Coordinate federal and state action and messaging. The strong coordination so desperately needed among Nigeria’s federal and state governments is too often set back by officials’ public criticisms of each other, and other careless public statements. In February, the passing of blame included Buhari’s criticism that governors were fueling the crisis by “rewarding bandits with money and vehicles.” The need for federal-state coordination is only heightened by the fact that Nigeria’s federal military is now actively deployed in every state, typically operating alongside other security agencies as well as vigilante groups authorized by state governments. An opportunity to build this coordination—and to improve the vital involvement of local communities in improving security—is that Nigeria is just a few months into its launch of an initiative to establish community-level policing nationwide.
Put accountability at the center of the response. Nigeria has tried and failed before to negotiate “peace” with violent groups while skirting the need for a reliable rule of law that can deliver justice for crimes. Deals with kidnappers have collapsed in recent years in the north. A decade-long effort to buy peace in the Niger Delta, which included “amnesty payments” to prevent militia attacks on oil installations, also failed. Not only does the approach fail to reduce violence in the long term, it fuels further criminality, including piracy and armed robbery.

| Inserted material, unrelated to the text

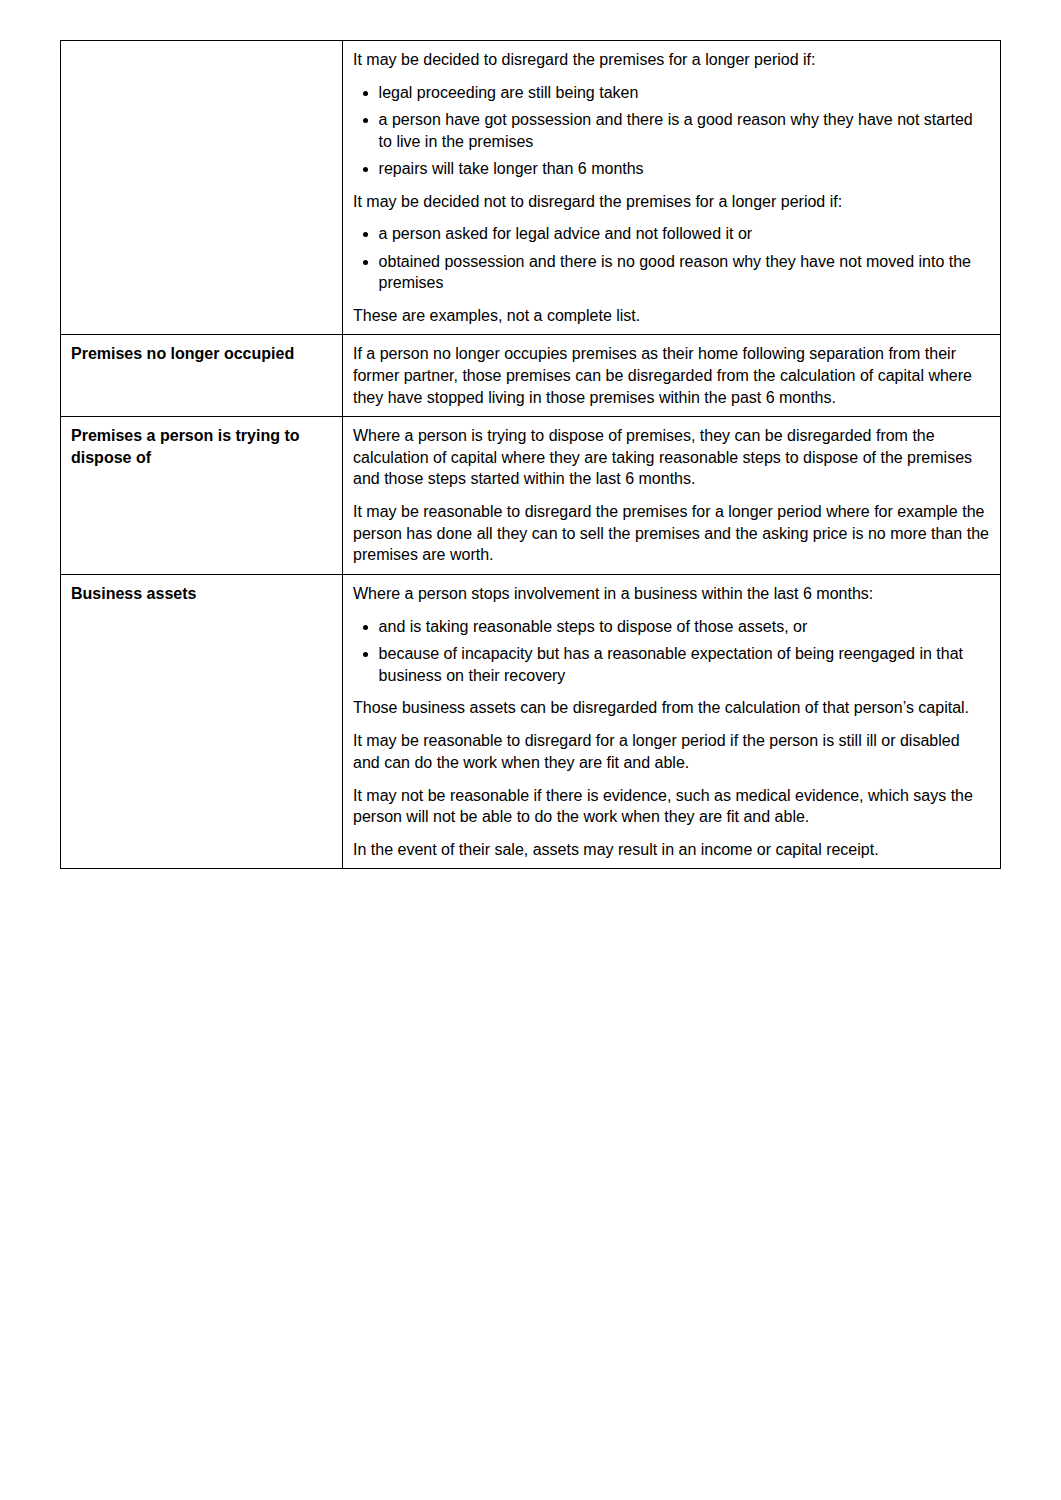| | It may be decided to disregard the premises for a longer period if: legal proceeding are still being taken a person have got possession and there is a good reason why they have not started to live in the premises repairs will take longer than 6 months It may be decided not to disregard the premises for a longer period if: a person asked for legal advice and not followed it or obtained possession and there is no good reason why they have not moved into the premises These are examples, not a complete list. |
| Premises no longer occupied | If a person no longer occupies premises as their home following separation from their former partner, those premises can be disregarded from the calculation of capital where they have stopped living in those premises within the past 6 months. |
| Premises a person is trying to dispose of | Where a person is trying to dispose of premises, they can be disregarded from the calculation of capital where they are taking reasonable steps to dispose of the premises and those steps started within the last 6 months. It may be reasonable to disregard the premises for a longer period where for example the person has done all they can to sell the premises and the asking price is no more than the premises are worth. |
| Business assets | Where a person stops involvement in a business within the last 6 months: and is taking reasonable steps to dispose of those assets, or because of incapacity but has a reasonable expectation of being reengaged in that business on their recovery Those business assets can be disregarded from the calculation of that person’s capital. It may be reasonable to disregard for a longer period if the person is still ill or disabled and can do the work when they are fit and able. It may not be reasonable if there is evidence, such as medical evidence, which says the person will not be able to do the work when they are fit and able. In the event of their sale, assets may result in an income or capital receipt. |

Injustice and impunity are at the center of Nigeria’s violence; the government cannot continue to incubate crime in the name of forgiveness or amnesty.
Rethink U.S. and international policies. The kidnapping of schoolgirls from the town of Chibok—seven years ago next month—attracted sustained attention worldwide with the #BringBackOurGirls campaign. It yielded a Safe Schools Initiative by Nigeria and international donors to improve security at schools in the northeast. The effectiveness of that effort is in question as school kidnappings have not only spread west but have continued in that northeastern region as well.

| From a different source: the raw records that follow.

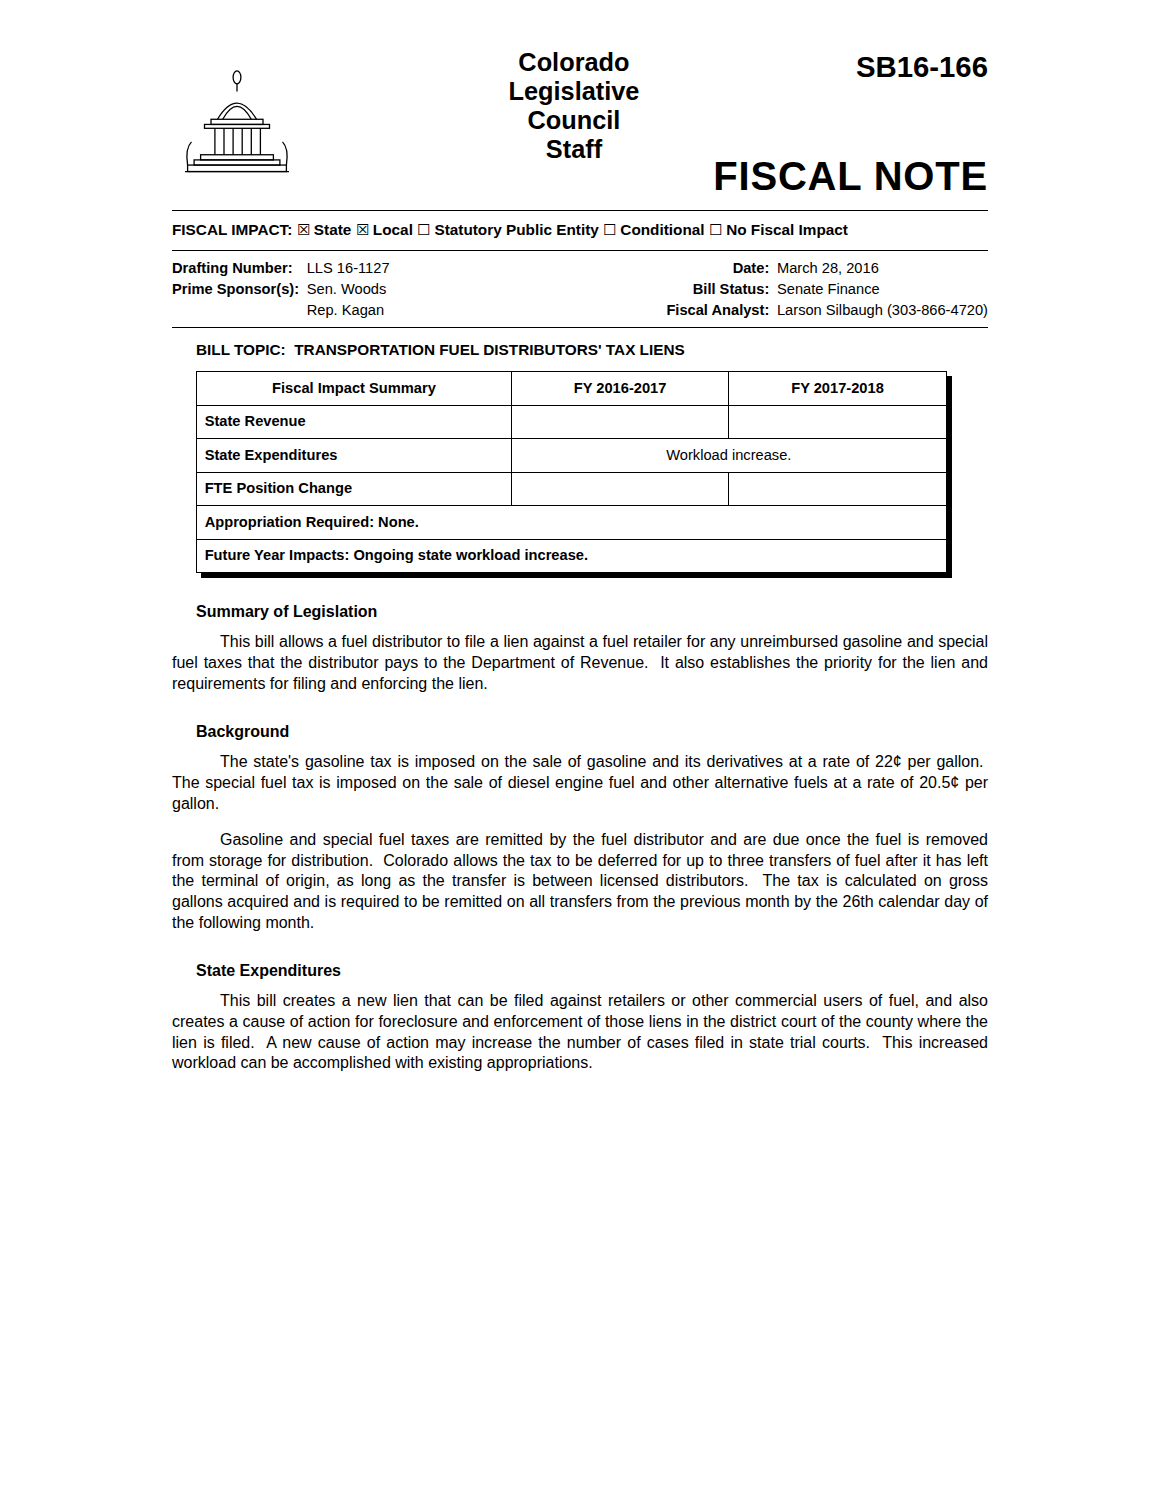Colorado
Legislative
Council
Staff
SB16-166
FISCAL NOTE
FISCAL IMPACT: ☒ State ☒ Local ☐ Statutory Public Entity ☐ Conditional ☐ No Fiscal Impact
Drafting Number: LLS 16-1127 Prime Sponsor(s): Sen. Woods Rep. Kagan
Date: March 28, 2016 Bill Status: Senate Finance Fiscal Analyst: Larson Silbaugh (303-866-4720)
BILL TOPIC: TRANSPORTATION FUEL DISTRIBUTORS' TAX LIENS
| Fiscal Impact Summary | FY 2016-2017 | FY 2017-2018 |
| --- | --- | --- |
| State Revenue | | |
| State Expenditures | Workload increase. |
| FTE Position Change | | |
| Appropriation Required: None. |
| Future Year Impacts: Ongoing state workload increase. |
Summary of Legislation
This bill allows a fuel distributor to file a lien against a fuel retailer for any unreimbursed gasoline and special fuel taxes that the distributor pays to the Department of Revenue. It also establishes the priority for the lien and requirements for filing and enforcing the lien.
Background
The state's gasoline tax is imposed on the sale of gasoline and its derivatives at a rate of 22¢ per gallon. The special fuel tax is imposed on the sale of diesel engine fuel and other alternative fuels at a rate of 20.5¢ per gallon.
Gasoline and special fuel taxes are remitted by the fuel distributor and are due once the fuel is removed from storage for distribution. Colorado allows the tax to be deferred for up to three transfers of fuel after it has left the terminal of origin, as long as the transfer is between licensed distributors. The tax is calculated on gross gallons acquired and is required to be remitted on all transfers from the previous month by the 26th calendar day of the following month.
State Expenditures
This bill creates a new lien that can be filed against retailers or other commercial users of fuel, and also creates a cause of action for foreclosure and enforcement of those liens in the district court of the county where the lien is filed. A new cause of action may increase the number of cases filed in state trial courts. This increased workload can be accomplished with existing appropriations.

These mass kidnappings often draw condemnation of the international community, which puts the Nigerian government under pressure to act. However, the international community must go beyond statements of condemnation when incidents occur, if we are to see any long-term policy change.
Clearly, a fresh approach is needed, both for Nigeria and the international community. U.S. and international policies should give a central place to Nigeria as an aspiring democracy and strategic partner in Africa, but those policies must include a better understanding of the country’s complexities—an argument made by former U.S. ambassador John Campbell in a newly published book. Stepping back to re-analyze how governance in Nigeria really works, and how it does not, is applicable to the crisis at hand.
For U.S. policymakers, this could be applied to re-evaluating the United States’ 2014 Security Governance Initiative, which had some potential but never got off the ground in Nigeria. The fresh look should emphasize partnership sustained over a long term, seeking areas where cooperation is still possible, and efforts—such as local, non-state initiatives—that are the most promising for making real change. International security assistance should be shaped with a years-long view and in a way that enables or incentivizes specific reforms. Nigeria’s partners should soberly recognize that the country’s political and security leaders bear a significant amount of responsibility for many of Nigeria’s security challenges.
Nigerian leaders must plan and act more fully on an idea that they accept in rhetoric—that the challenges of insecurity cannot be addressed by the military force that has been the country’s primary approach for generations. While the military component is vital, only the addition of a broad-based, community driven approach will give Nigeria’s national and state leaders the ideas and public support they need to turn back the tide of violence that threatens to engulf the country’s north.